Many large, industrial scale 3D-printers that cost several tens of thousands of Dollars (or Euro's) not very long ago (about the same time RepRap, Makerbot, Ultimaker et al. became popular) are being decommissioned for trivial problems. Some have software errors, some have clogged extruders. Some ran out of filament. Many get dumped because their owners make a cost/benefit calculation, and with the annual retainer for a service contract being about the cost of a RepRap descendant, that calculation quickly tips into the "time to write-off" side.
These are also complex machines with many sensors, actuators and several layers of software all working together. This makes them error-prone, and, being closed-source (and maintenance literature hard to find), hard to repair.
Thus, they can be picked up for a snap (in monetary terms, being bulky they carry a lot of mass). My particular unit booted, initialized, calibrated and even printed the first layers, but would intermittently stop with the error code "14, 129", which the service manual for another printer of the same line (probably running the same software) indicates as an extruder problem: "Toggle Head failure".
While taking apart the extruder head, I noticed a small PCB (outlined orange in one of the photos) with two IR reflection sensors (QRE1113 or equivalent) on the back. They shine their light on a black and silver metallic sticker which is on the rod that moves the extruders into and out of the way.
Because the white LED's of the interior lighting had failed (probably due to prolonged activation in an environment of 70 degrees Celcius), I thought the same must have happened to the IR LED. Swap out the sensors for fresh ones (an easy SMT repair job), reassemble the machine (not so easy) and do a test run: no more problems!
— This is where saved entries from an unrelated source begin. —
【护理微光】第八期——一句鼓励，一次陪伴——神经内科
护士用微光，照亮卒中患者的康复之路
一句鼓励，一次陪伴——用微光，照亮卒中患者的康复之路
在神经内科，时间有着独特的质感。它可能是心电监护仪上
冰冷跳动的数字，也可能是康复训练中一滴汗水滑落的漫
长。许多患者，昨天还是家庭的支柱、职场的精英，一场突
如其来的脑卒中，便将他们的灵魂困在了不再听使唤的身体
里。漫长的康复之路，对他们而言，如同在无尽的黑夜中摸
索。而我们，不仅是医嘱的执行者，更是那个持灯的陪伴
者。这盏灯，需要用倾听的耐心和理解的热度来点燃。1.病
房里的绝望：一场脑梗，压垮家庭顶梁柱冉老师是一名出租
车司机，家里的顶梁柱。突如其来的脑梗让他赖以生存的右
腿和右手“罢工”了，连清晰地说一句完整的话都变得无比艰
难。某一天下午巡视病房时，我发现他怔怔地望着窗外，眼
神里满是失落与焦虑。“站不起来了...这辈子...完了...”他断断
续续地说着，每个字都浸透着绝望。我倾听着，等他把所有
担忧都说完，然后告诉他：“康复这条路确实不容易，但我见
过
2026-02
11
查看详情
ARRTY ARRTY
Other common errors on Dimension machines:
- the wiring on the extruder servo motor encoder fails due to shaking and thermal exposure
- bubbling support / build materials (and because of that clogged/blocked extruders, etc.) indicate
- empty backup battery coin cell on motherboard corrupts memory of installed cartridges (which manifests as weird "Shutting down - Continue"-errors while initializing)
- When these work they're wonderful (true tolerance, real ABS prints with soluble support and zero warping!) but my god are they error-prone
Hopefully, this saves other machines from landfill!